Environnement - Côtes de Gammarth
Publié dans Le Temps le 10 - 06 - 2009

Une des zones touristiques les plus réputées, Gammarth enregistre une grande affluence lors de la saison d'été. C'est l'une des artères touristiques du Grand-Tunis comme elle attire les estivants des différentes régions soit pour se distraire ou pour une baignade.
Mais il semble que la donne ait changé cet été. La qualité de l'eau de mer est quasi impraticable en cette période à cause des eaux pluviales qui y sont déversées depuis le lac de l'Ariana. Cela nuit certes, aux estivants encore rares comme cela crée de vrais soucis pour les hôteliers. A quelques jours seulement de la haute saison touristique, les professionnels s'inquiètent. Car ce fait pourrait avoir un impact négatif sur le secteur.
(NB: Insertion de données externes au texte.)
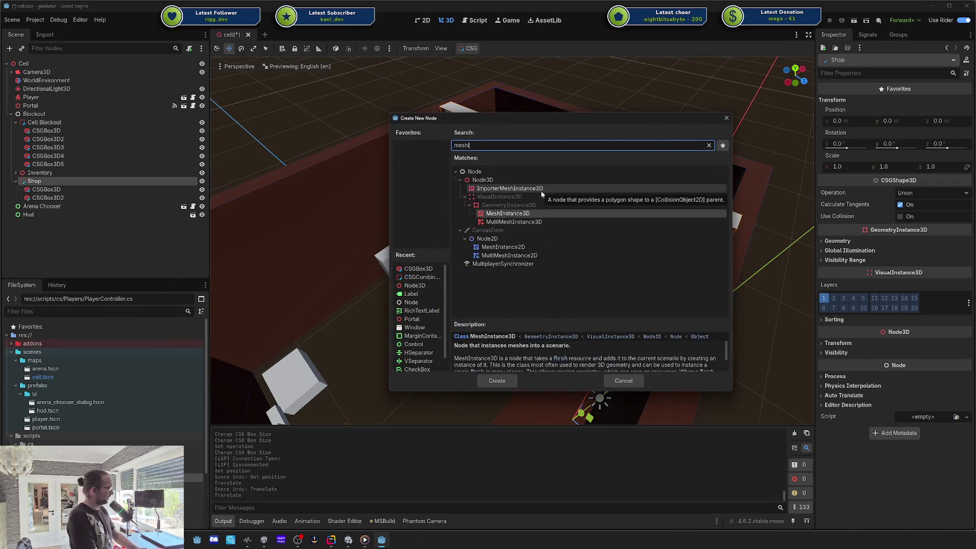
{"action": "key", "text": "Return"}
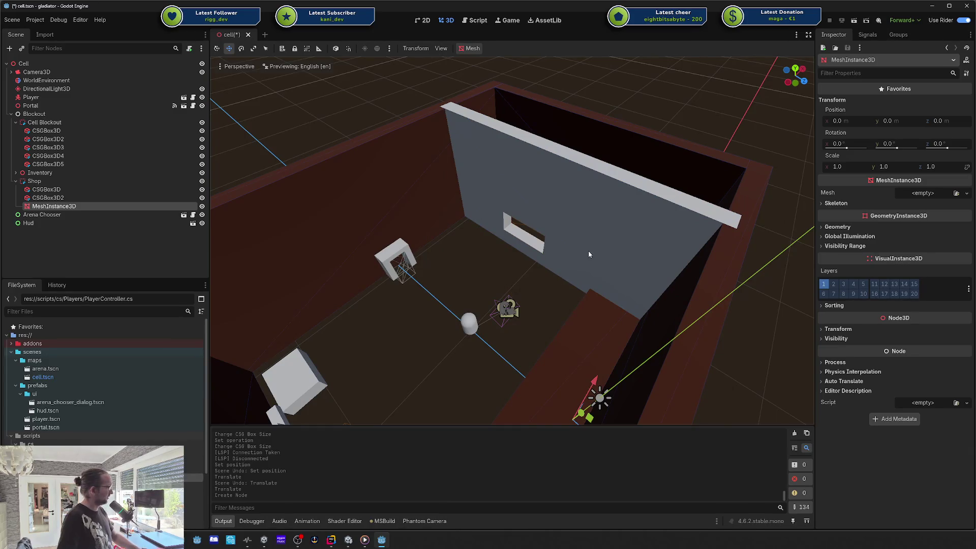
{"action": "mouse_move", "coordinate": [581, 413]}
{"action": "left_mouse_down"}
{"action": "mouse_move", "coordinate": [536, 271]}
{"action": "mouse_move", "coordinate": [548, 258]}
{"action": "left_mouse_up"}
{"action": "key", "text": "ctrl+z"}
{"action": "key", "text": "ctrl+shift+z"}
{"action": "key", "text": "ctrl+z"}
{"action": "mouse_move", "coordinate": [588, 423]}
{"action": "left_mouse_down"}
{"action": "mouse_move", "coordinate": [614, 361]}
{"action": "mouse_move", "coordinate": [490, 383]}
{"action": "mouse_move", "coordinate": [531, 239]}
{"action": "mouse_move", "coordinate": [559, 277]}
{"action": "mouse_move", "coordinate": [537, 265]}
{"action": "left_mouse_up"}
{"action": "scroll", "coordinate": [534, 269], "scroll_direction": "down", "scroll_amount": 5}
- Give the mesh a new CapsuleMesh at Y 1.0, move it behind the window, and save
{"action": "left_click", "coordinate": [934, 193]}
Connue pour son tourisme balnéaire, la Tunisie est dans l'obligation de maintenir et surtout de consolider sa réputation dans un contexte touristique mondial qui manque toujours de visibilité.
A qui incombe la responsabilité ? Pourquoi les autorités de tutelle n'ont-elles pas résolu ce problème ? Quelles sont les solutions prévues dans l'immédiat ? A l'évidence il n'y aurait pas de solution technique possible dans ce genre cas. L'Office Nationale de l'Assainissement est obligé d'évacuer les eaux du lac dans la mer bien avant la saison d'été.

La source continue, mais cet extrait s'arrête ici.